Historia de l’Ampolla

Hija del Mediterráneo y del Ebro, la historia de l’Ampolla empieza con su fisonomía. De la fusión entre el río y el mar, entre la arena y las olas, que jugaron a quererse hasta modelar una gran laguna con forma de ampolla (botella en catalán), nació esta pequeña población marinera que fue creciendo cerca de la antigua desembocadura del Ebro.

El nombre de l’Ampolla se debe a la silueta en forma de ánfora que había en la antigua desembocadura del río, un espacio que actualmente concentra todos los componentes del Delta del Ebro: mar, bahía, tierra, dunas… Un espacio donde se alterna el terreno plano de aluvión con la costa escarpada, el fango con rocas, los olivos con los arrozales, los márgenes con las lagunas… creando una confluencia única de esencia mediterránea.

Primeros orígenes

Los orígenes de l’Ampolla se remontan a la época ibérica. Los historiadores sitúan l’Ampolla en la ciudad helénica de Lebedontia, habitada por la tribu íbera de los edentants o erdets. La antigüedad de las raíces de la villa se confirma gracias a los vestigios encontrados de la época prerromana y romana, como monedas, ánforas y antefijas (motivos ornamentales de barro cocido).

S. XVI – XIX

En sus primeros orígenes, l’Ampolla había sido un antiguo hostal del término de Tortosa, situado en el camino real entre Tarragona y Valencia. Según antiguos documentos, en el siglo XVI, este lugar ya estaba habitado por varias familias de pescadores. La historia de l’Ampolla no solo está estrechamente vinculada a la actividad pesquera, sino que también lo está al tráfico marítimo. Como ejemplo, a mediados del siglo XVI, el papa Adriano se embarcó desde l’Ampolla para dirigirse a Roma.

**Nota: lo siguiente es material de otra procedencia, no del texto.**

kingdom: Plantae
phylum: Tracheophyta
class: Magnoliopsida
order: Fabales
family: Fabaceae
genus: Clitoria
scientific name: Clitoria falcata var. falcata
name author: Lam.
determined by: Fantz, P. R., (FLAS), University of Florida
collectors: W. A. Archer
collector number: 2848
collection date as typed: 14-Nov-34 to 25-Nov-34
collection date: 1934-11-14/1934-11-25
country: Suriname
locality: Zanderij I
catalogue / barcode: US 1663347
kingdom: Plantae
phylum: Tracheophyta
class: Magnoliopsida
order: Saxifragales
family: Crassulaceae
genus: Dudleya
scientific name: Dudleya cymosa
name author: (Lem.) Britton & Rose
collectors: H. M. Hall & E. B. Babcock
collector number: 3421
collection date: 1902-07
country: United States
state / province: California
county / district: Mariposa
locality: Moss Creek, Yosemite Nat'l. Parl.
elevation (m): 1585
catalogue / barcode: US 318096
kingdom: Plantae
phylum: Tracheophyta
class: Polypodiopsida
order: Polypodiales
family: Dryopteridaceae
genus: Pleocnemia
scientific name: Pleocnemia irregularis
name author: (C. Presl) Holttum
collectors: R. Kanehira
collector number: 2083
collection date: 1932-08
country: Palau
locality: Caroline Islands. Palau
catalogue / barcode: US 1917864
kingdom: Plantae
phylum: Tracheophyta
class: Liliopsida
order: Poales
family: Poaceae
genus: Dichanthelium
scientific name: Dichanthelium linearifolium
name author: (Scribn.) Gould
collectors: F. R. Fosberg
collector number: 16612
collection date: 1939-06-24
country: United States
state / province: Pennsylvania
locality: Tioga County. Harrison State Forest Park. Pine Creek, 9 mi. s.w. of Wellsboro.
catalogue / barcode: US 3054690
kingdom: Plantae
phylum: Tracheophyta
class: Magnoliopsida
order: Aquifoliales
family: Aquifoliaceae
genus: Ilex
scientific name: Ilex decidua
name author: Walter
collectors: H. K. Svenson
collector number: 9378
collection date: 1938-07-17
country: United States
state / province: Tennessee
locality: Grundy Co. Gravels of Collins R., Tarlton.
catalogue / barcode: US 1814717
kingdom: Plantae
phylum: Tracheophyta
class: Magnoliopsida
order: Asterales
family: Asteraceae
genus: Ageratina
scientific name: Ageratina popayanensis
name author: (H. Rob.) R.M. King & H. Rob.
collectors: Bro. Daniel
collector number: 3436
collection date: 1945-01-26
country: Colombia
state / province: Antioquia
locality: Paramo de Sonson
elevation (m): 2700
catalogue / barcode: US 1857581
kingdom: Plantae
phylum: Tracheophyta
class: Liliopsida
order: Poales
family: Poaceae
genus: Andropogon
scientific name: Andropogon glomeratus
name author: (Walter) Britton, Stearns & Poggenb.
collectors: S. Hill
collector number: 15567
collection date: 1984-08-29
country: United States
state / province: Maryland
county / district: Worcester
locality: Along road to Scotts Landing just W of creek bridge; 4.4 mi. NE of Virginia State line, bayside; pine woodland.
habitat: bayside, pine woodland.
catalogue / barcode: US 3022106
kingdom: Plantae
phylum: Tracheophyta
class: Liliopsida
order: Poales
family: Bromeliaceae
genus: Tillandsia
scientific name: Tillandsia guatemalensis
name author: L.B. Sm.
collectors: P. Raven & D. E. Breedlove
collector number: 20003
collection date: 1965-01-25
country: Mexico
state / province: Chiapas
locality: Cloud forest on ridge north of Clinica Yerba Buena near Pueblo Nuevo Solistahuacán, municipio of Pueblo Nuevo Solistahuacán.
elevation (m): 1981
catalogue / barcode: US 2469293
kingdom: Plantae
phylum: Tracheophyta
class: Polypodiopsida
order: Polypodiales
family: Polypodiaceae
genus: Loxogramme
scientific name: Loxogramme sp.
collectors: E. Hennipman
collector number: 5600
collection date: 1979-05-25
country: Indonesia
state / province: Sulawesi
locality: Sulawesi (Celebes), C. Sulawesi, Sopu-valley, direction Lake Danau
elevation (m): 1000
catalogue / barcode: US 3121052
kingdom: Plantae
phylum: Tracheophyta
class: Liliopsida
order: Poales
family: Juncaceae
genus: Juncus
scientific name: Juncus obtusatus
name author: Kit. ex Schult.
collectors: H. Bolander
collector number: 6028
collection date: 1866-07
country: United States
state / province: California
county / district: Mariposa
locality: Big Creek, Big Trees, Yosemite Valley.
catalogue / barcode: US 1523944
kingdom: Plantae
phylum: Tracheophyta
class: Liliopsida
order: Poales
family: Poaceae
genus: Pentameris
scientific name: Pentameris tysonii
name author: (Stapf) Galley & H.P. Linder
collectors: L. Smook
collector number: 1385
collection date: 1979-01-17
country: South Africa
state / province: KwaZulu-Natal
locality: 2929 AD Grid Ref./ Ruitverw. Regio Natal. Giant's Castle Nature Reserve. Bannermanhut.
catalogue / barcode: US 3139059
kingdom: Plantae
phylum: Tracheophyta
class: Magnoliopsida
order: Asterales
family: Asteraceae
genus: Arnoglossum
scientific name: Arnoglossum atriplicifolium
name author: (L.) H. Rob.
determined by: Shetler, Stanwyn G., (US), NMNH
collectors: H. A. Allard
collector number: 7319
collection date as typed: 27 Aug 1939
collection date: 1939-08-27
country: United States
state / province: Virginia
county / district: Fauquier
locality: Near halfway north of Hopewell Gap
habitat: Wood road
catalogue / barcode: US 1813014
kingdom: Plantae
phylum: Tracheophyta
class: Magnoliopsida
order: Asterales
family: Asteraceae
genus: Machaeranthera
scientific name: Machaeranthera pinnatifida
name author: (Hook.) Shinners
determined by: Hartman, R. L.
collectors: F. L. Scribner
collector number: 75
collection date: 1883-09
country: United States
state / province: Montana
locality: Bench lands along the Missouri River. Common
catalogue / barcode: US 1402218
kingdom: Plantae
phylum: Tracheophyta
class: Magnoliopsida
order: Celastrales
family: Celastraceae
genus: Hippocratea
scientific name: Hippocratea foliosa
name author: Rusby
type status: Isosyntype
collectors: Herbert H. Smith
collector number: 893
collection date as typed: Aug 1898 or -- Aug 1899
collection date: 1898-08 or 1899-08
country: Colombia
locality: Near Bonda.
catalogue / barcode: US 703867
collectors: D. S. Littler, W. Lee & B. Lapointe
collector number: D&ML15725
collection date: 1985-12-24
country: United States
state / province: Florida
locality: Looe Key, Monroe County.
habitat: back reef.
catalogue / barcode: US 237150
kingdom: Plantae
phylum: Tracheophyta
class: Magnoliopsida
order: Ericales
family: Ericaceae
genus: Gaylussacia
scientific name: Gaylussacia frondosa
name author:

A finales del siglo XIX, el progreso empezó a vertebrar el litoral español, lo que ayudó a definir el perfil turístico de l’Ampolla y favoreció su aproximación a las grandes ciudades catalanas. Rápidamente, las playas del pueblo fueron muy apreciadas en la temporada de baño, sobre todo entre los habitantes de Tortosa, de donde, en verano, salía un tren especial para los bañistas. Desde entonces, la temporada de verano y el turismo han sido dos factores clave en la economía de l’Ampolla.

Los grandes acontecimientos de la historia en el ámbito internacional también dejaron huella en la historia del pueblo. En 1917, en el contexto de la Primera Guerra Mundial, un submarino alemán hundió el navío francés Medjerda. Como muestra de agradecimiento por la ayuda dada a los náufragos, el gobierno francés obsequió al pueblo de l’Ampolla con la estatua del guerrero, una escultura conmemorativa hecha en bronce.

En la actualidad

Aun teniendo unos orígenes remotos, l’Ampolla es uno de los municipios más jóvenes de Terres de l’Ebre. Durante el siglo XX, su principal episodio histórico fue la lucha por la segregación de El Perelló, la cual consiguió después de 50 años de enfrentamientos entre los dos municipios.

En 1937, el Diari Oficial de la Generalitat de Catalunya publicó un decreto que disponía la segregación de la barriada de l’Ampolla del término municipal de El Perelló con el fin de que l’Ampolla se constituyera como municipio independiente. Un año más tarde, con la aprobación de los decretos de Burgo se derogó toda actividad del gobierno republicano y se paralizó el decreto por el cual se disponía la segregación de l’Ampolla.

Después del período franquista, se volvió a impulsar la voluntad segregacionista del pueblo. En 1976, se constituye la junta de segregación y, en 1980, se consigue el inicio del proceso de segregación por vía judicial. Aunque no será hasta el 15 de noviembre de 1989 cuando el Tribunal Supremo se manifiesta de manera favorable a la creación del nuevo término municipal de l’Ampolla. Tres meses después, el 28 de febrero de 1990, el Tribunal Supremo dictó una nueva sentencia con la cual se concluyó el proceso de autogestión del pueblo de l’Ampolla como municipio de Cataluña, constituyéndose, así, el Ayuntamiento el día 5 de mayo de 1990.